While appearing on “Dan Abrams Live” on Tuesday evening, Michael Allen, the lead prosecutor on the Stauch case, said his office reached out the child’s family about the photos but there’s not much they can do to completely take the photos down once they have been shared on the internet.
“It’s just completely disrespectful to the family members that have had to live through this horror. But even more so, Gannon deserved so much more in life from his stepmother and he certainly deserves dignity and respect in death,” Allen said. “There’s nothing about what this YouTuber is doing, and I think there’s another one out there as well … that provides any dignity or respect to Gannon.”
Allen thinks the reasoning behind releasing the photos “rings hollow” and thinks there are other ways to scientifically show what happened.
“They could have used body diagrams that the autopsy also included, instead of putting the actual pictures of Gannon’s just completely broken body that reflects the depravity and horror that he had to live through,” Allen said.
He continued: “It just speaks to the lowest of human forms, in my opinion.”
A representative with Patreon confirmed Thursday that Zav Girl’s account has been removed from their platform.
“We removed “Zav Girl” from Patreon for violations of our Community Guidelines for Violent and Graphic Content.
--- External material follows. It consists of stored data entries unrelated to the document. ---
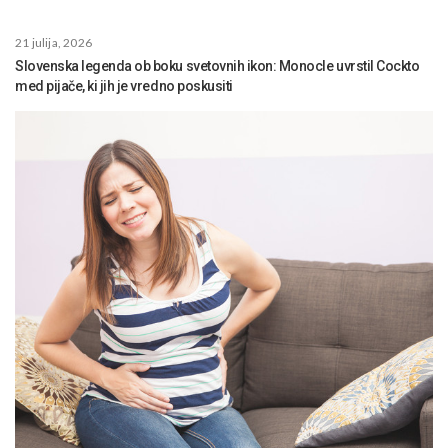
21 julija, 2026
Slovenska legenda ob boku svetovnih ikon: Monocle uvrstil Cockto
med pijače, ki jih je vredno poskusiti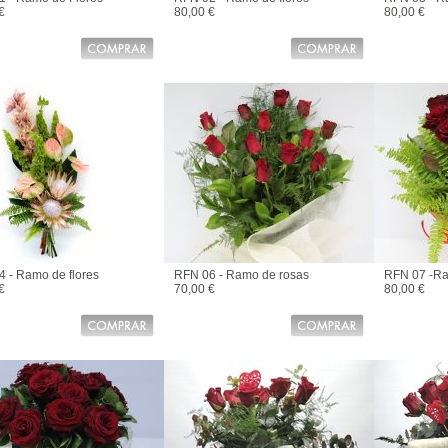
€
80,00 €
80,00 €
 - Ramo de flores
RFN 06 - Ramo de rosas
RFN 07 -Ra
€
70,00 €
80,00 €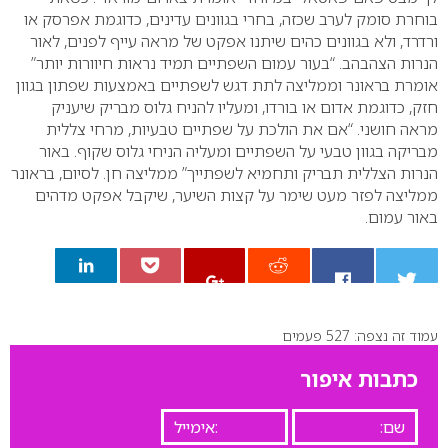
בוחרת סומק לערב שכזה, בחרי בגוונים עדינים, כדוגמת אפרסק או
ורדרד, ולא בגוונים כהים שיתנו אפקט של מראה עייף לפנים, לאור
הנרות הצהבהב.
“בעור עמום השפתיים תמיד נראות חיוורות יותר”
אומרת בראונר וממליצה לתת דגש לשפתיים באמצעות שפתון בגוון
חזק, כדוגמת אדום או בורדו, ומעליו להניח גלוס מבריק שיעניק
מראה חושני.
“אם את הולכת על שפתיים טבעיות, מרחי צללית
מבריקה בגוון טבעי על השפתיים ומעליה הניחי גלוס שקוף. באור
הנרות הצללית תבריק ותחמיא לשפתייך” ממליצה חן.
לסיום, בראונר
ממליצה לפזר מעט שימר על קצות השיער, שיקבל אפקט מדהים
באור עמום.
עמוד זה נצפה: 527 פעמים
0
כתבות איפור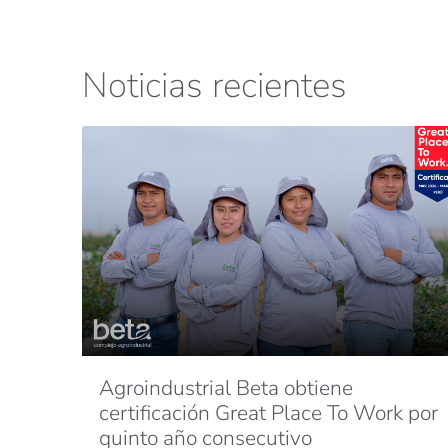
Noticias recientes
Agroindustrial Beta obtiene
certificación Great Place To Work por
quinto año consecutivo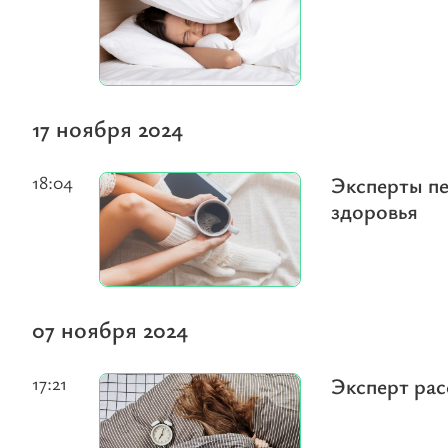
17 ноября 2024
18:04
Эксперты пе
здоровья
07 ноября 2024
17:21
Эксперт рас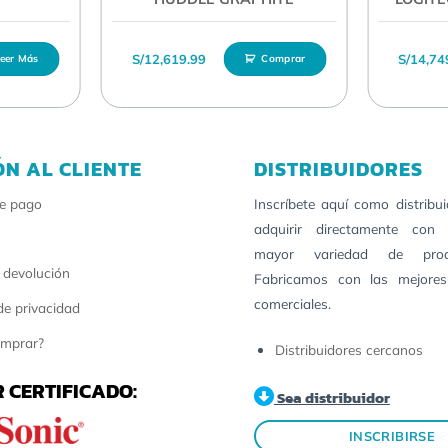
S/
12,619.99
S/
14,74
eer Más
Comprar
ÓN AL CLIENTE
DISTRIBUIDORES
e pago
Inscríbete aquí como distribu
adquirir directamente con 
mayor variedad de pro
 devolución
Fabricamos con las mejores
comerciales.
 de privacidad
mprar?
Distribuidores cercanos
 CERTIFICADO:
Sea distribuidor
INSCRIBIRSE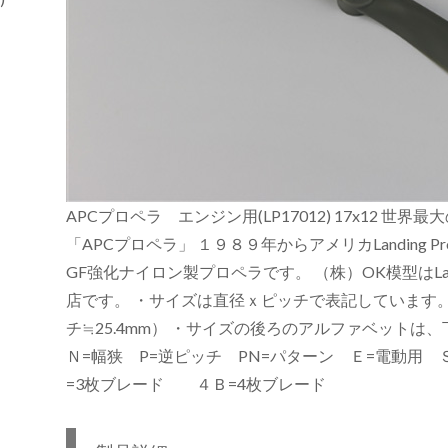
APCプロペラ エンジン用(LP17012) 17x12 
「APCプロペラ」 １９８９年からアメリカLanding P
GF強化ナイロン製プロペラです。 （株）OK模型はLandi
店です。 ・サイズは直径ｘピッチで表記しています
チ≒25.4mm） ・サイズの後ろのアルファベットは
Ｎ=幅狭 P=逆ピッチ PN=パターン Ｅ=電動用
=3枚ブレード ４Ｂ=4枚ブレード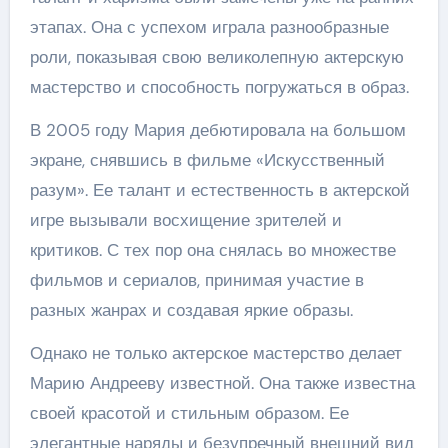
этапах. Она с успехом играла разнообразные
роли, показывая свою великолепную актерскую
мастерство и способность погружаться в образ.
В 2005 году Мария дебютировала на большом
экране, снявшись в фильме «Искусственный
разум». Ее талант и естественность в актерской
игре вызывали восхищение зрителей и
критиков. С тех пор она снялась во множестве
фильмов и сериалов, принимая участие в
разных жанрах и создавая яркие образы.
Однако не только актерское мастерство делает
Марию Андрееву известной. Она также известна
своей красотой и стильным образом. Ее
элегантные наряды и безупречный внешний вид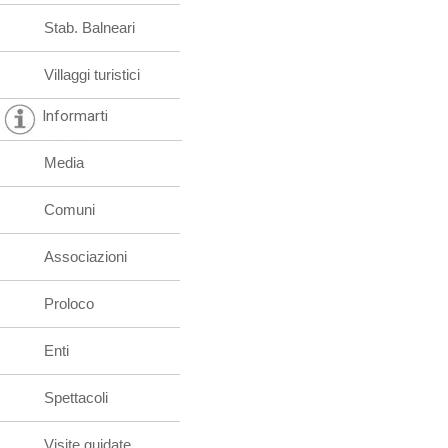
Stab. Balneari
Villaggi turistici
Informarti
Media
Comuni
Associazioni
Proloco
Enti
Spettacoli
Visite guidate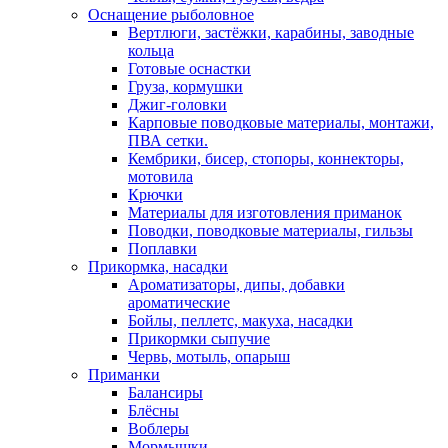
Оснащение рыболовное
Вертлюги, застёжки, карабины, заводные
кольца
Готовые оснастки
Груза, кормушки
Джиг-головки
Карповые поводковые материалы, монтажи,
ПВА сетки.
Кембрики, бисер, стопоры, коннекторы,
мотовила
Крючки
Материалы для изготовления приманок
Поводки, поводковые материалы, гильзы
Поплавки
Прикормка, насадки
Ароматизаторы, дипы, добавки
ароматические
Бойлы, пеллетс, макуха, насадки
Прикормки сыпучие
Червь, мотыль, опарыш
Приманки
Балансиры
Блёсны
Воблеры
Мормышки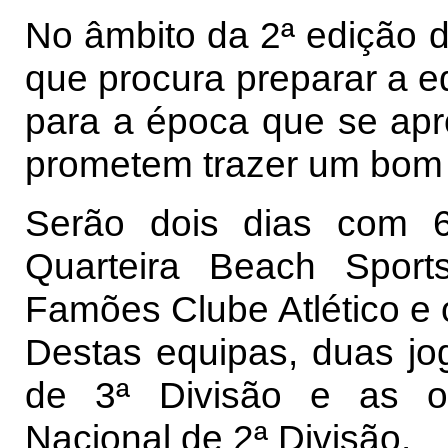
No âmbito da 2ª edição do
que procura preparar a 
para a época que se apr
prometem trazer um bom n
Serão dois dias com 6
Quarteira Beach Sport
Famões Clube Atlético e 
Destas equipas, duas j
de 3ª Divisão e as o
Nacional de 2ª Divisão.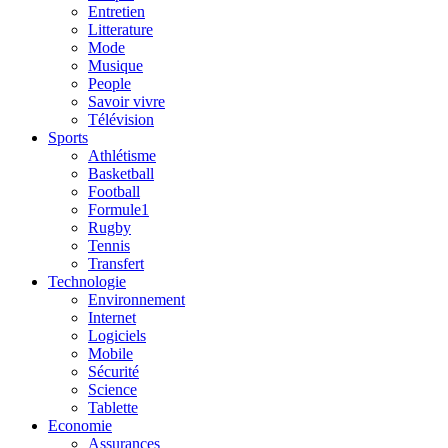
Entretien
Litterature
Mode
Musique
People
Savoir vivre
Télévision
Sports
Athlétisme
Basketball
Football
Formule1
Rugby
Tennis
Transfert
Technologie
Environnement
Internet
Logiciels
Mobile
Sécurité
Science
Tablette
Economie
Assurances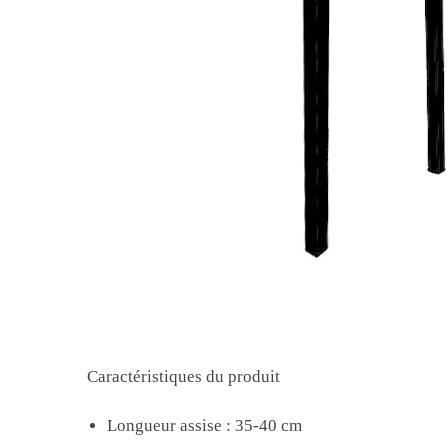
Caractéristiques du produit
Longueur assise : 35-40 cm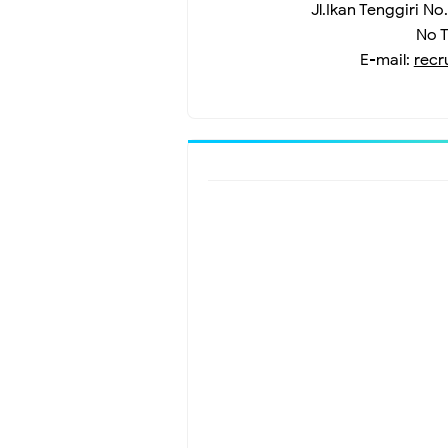
Jl.Ikan Tenggiri 
No T
E-mail:
recr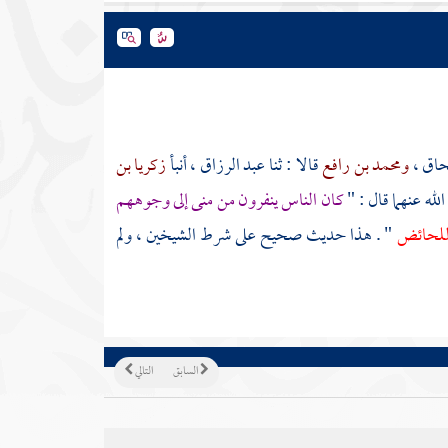
حاق
،
ومحمد بن رافع
قالا : ثنا
عبد الرزاق
، أنبأ
زكريا بن
له عنهما قال : "
كان الناس ينفرون من منى إلى وجوههم
 للحائض
" . هذا حديث صحيح على شرط الشيخين ، ولم
السابق
التالي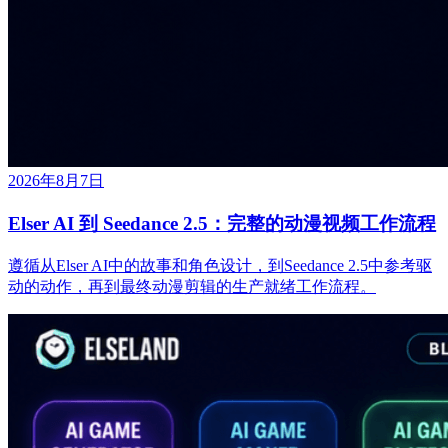
2026年8月7日
Elser AI 到 Seedance 2.5：完整的动漫视频工作流程
遵循从Elser AI中的故事和角色设计，到Seedance 2.5中参考驱
动的动作，再到最终动漫剪辑的生产就绪工作流程。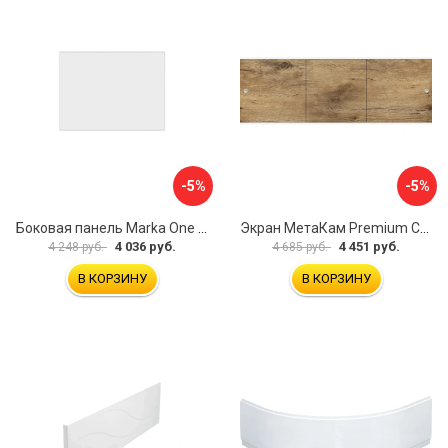
-5%
-5%
Боковая панель Marka One Flat 80 MG L 02бфл80мгл
Экран МетаКам Premium Collection 4650208860133
4 036 руб.
4 451 руб.
4 248 руб.
4 685 руб.
В КОРЗИНУ
В КОРЗИНУ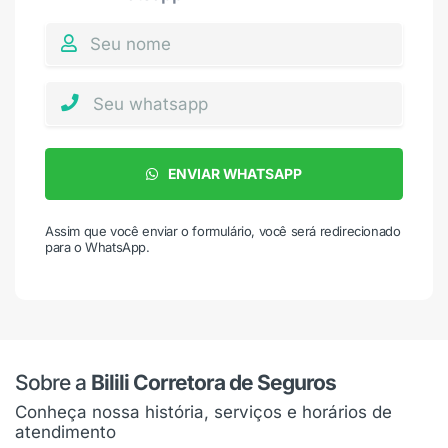
ENVIAR WHATSAPP
Assim que você enviar o formulário, você será redirecionado
para o WhatsApp.
Sobre a
Bilili Corretora de Seguros
Conheça nossa história, serviços e horários de
atendimento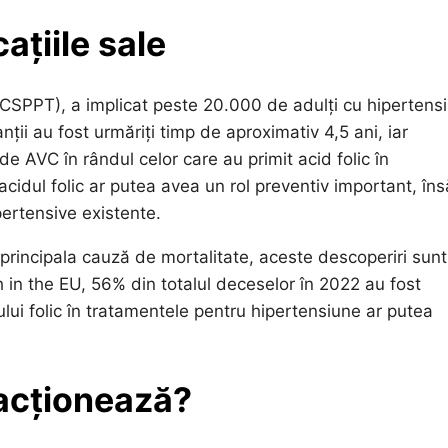
ațiile sale
(CSPPT), a implicat peste 20.000 de adulți cu hipertens
ții au fost urmăriți timp de aproximativ 4,5 ani, iar
de AVC în rândul celor care au primit acid folic în
cidul folic ar putea avea un rol preventiv important, în
pertensive existente.
principala cauză de mortalitate, aceste descoperiri sunt
h in the EU, 56% din totalul deceselor în 2022 au fost
ului folic în tratamentele pentru hipertensiune ar putea
 acționează?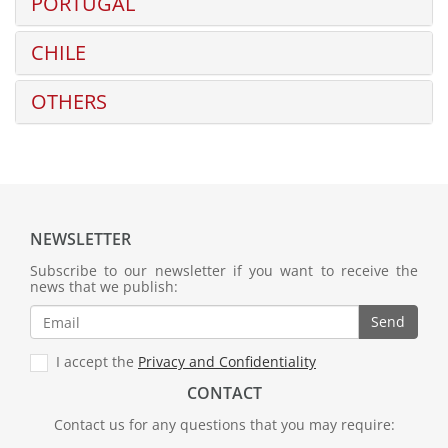
PORTUGAL
CHILE
OTHERS
NEWSLETTER
Subscribe to our newsletter if you want to receive the
news that we publish:
Send
I accept the
Privacy and Confidentiality
CONTACT
Contact us for any questions that you may require: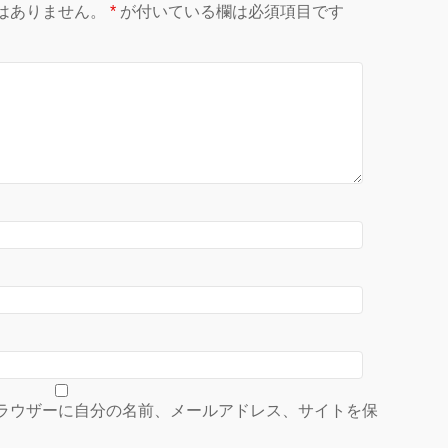
はありません。
*
が付いている欄は必須項目です
ラウザーに自分の名前、メールアドレス、サイトを保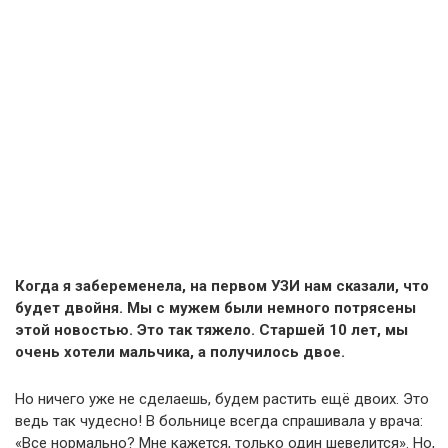
Когда я забеременела, на первом УЗИ нам сказали, что
будет двойня. Мы с мужем были немного потрясены
этой новостью. Это так тяжело. Старшей 10 лет, мы
очень хотели мальчика, а получилось двое.
Но ничего уже не сделаешь, будем растить ещё двоих. Это
ведь так чудесно! В больнице всегда спрашивала у врача:
«Все нормально? Мне кажется, только один шевелится». Но,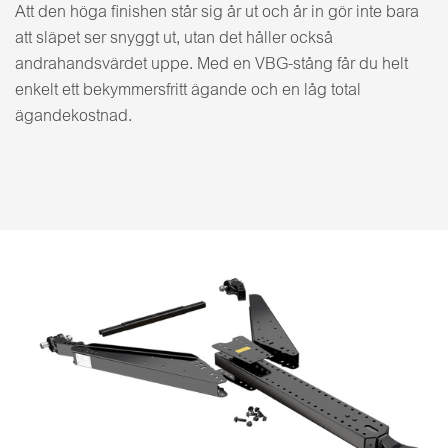
Att den höga finishen står sig år ut och år in gör inte bara
att släpet ser snyggt ut, utan det håller också
andrahandsvärdet uppe. Med en VBG-stång får du helt
enkelt ett bekymmersfritt ägande och en låg total
ägandekostnad.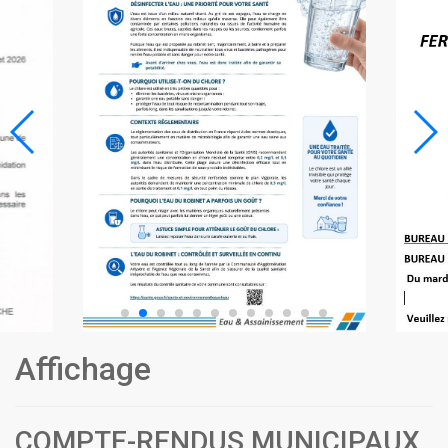
Affichage
COMPTE-RENDUS MUNICIPAUX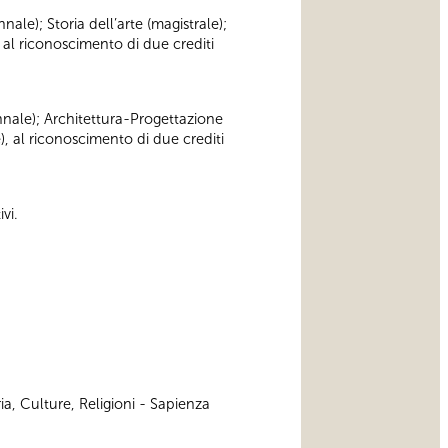
nnale); Storia dell’arte (magistrale);
 al riconoscimento di due crediti
iennale); Architettura-Progettazione
), al riconoscimento di due crediti
vi.
ia, Culture, Religioni - Sapienza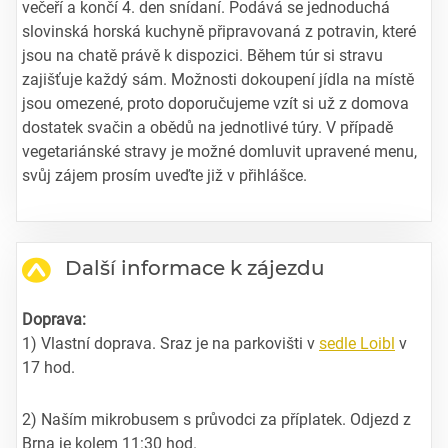
večeří a končí 4. den snídaní. Podává se jednoduchá
slovinská horská kuchyně připravovaná z potravin, které
jsou na chatě právě k dispozici. Během túr si stravu
zajišťuje každý sám. Možnosti dokoupení jídla na místě
jsou omezené, proto doporučujeme vzít si už z domova
dostatek svačin a obědů na jednotlivé túry. V případě
vegetariánské stravy je možné domluvit upravené menu,
svůj zájem prosím uveďte již v přihlášce.
Další informace k zájezdu
Doprava:
1) Vlastní doprava. Sraz je na parkovišti v
sedle Loibl
v
17 hod.
2) Naším mikrobusem s průvodci za příplatek. Odjezd z
Brna je kolem 11:30 hod.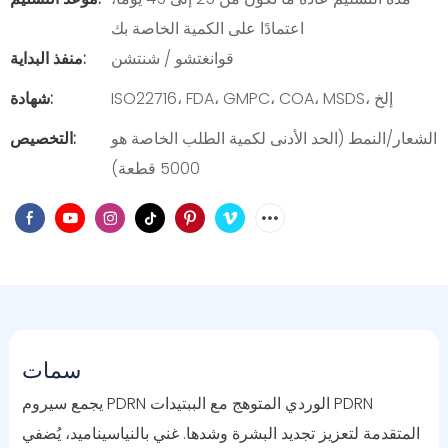
اعتمادًا على الكمية الخاصة بك
قوانغتشو / شنتشن
منفذ البداية:
ISO22716، FDA، GMPC، COA، MSDS، إلخ
شهادة:
الشعار/النمط (الحد الأدنى لكمية الطلب الخاصة هو
التخصيص:
5000 قطعة)
سمات
يجمع سيروم PDRN الوردي المتوهج مع الببتيدات PDRN
المتقدمة لتعزيز تجديد البشرة وشدها. غني بالنياسيناميد، يُضفي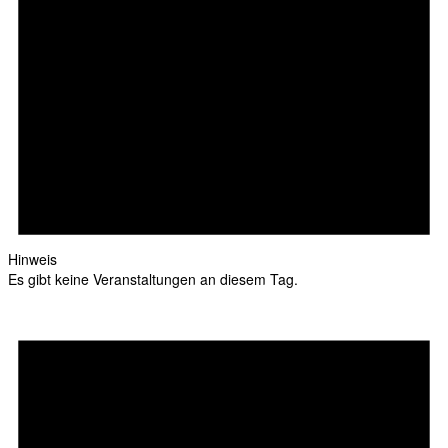
Hinweis
Es gibt keine Veranstaltungen an diesem Tag.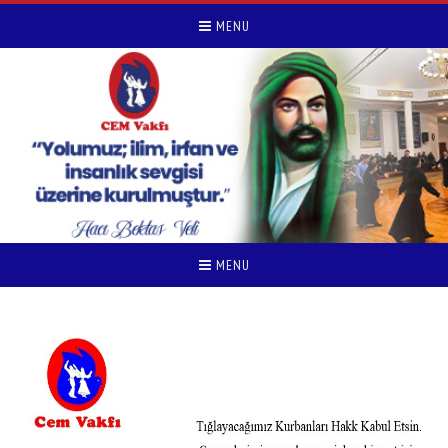
MENU
MENU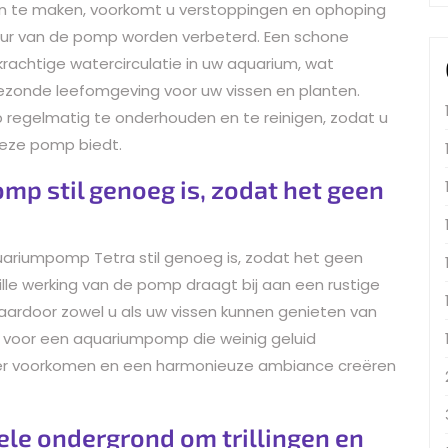
 te maken, voorkomt u verstoppingen en ophoping
sduur van de pomp worden verbeterd. Een schone
achtige watercirculatie in uw aquarium, wat
ezonde leefomgeving voor uw vissen en planten.
egelmatig te onderhouden en te reinigen, zodat u
deze pomp biedt.
mp stil genoeg is, zodat het geen
quariumpomp Tetra stil genoeg is, zodat het geen
tille werking van de pomp draagt bij aan een rustige
ardoor zowel u als uw vissen kunnen genieten van
en voor een aquariumpomp die weinig geluid
der voorkomen en een harmonieuze ambiance creëren
ele ondergrond om trillingen en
To create a safe environment for users, Patreon does not allow content glorifying or promoting violence of any kind,” the spokesperson told NewsNation.
Prosecutors said Letecia Stauch stabbed Gannon 18 times in Colorado while the child tried to fight her off before she hit him in the head and then shot him. From there, she stuffed the 11-year-old’s body in a suitcase and drove to Florida to dump it over a bridge.
Allen says since the autopsy was performed in Florida, they approved the Freedom of Information Act request.
“Florida law allows these sorts of things to go out,” Allen said, later adding: “Maybe we need to look at changing the law as it relates to autopsy photos being released on the internet.”
The images of Gannon’s body are so graphic, parts of them were blocked at Letecia Stauch’s trial. Stauch was found guilty of first-degree murder and sentenced to life in prison.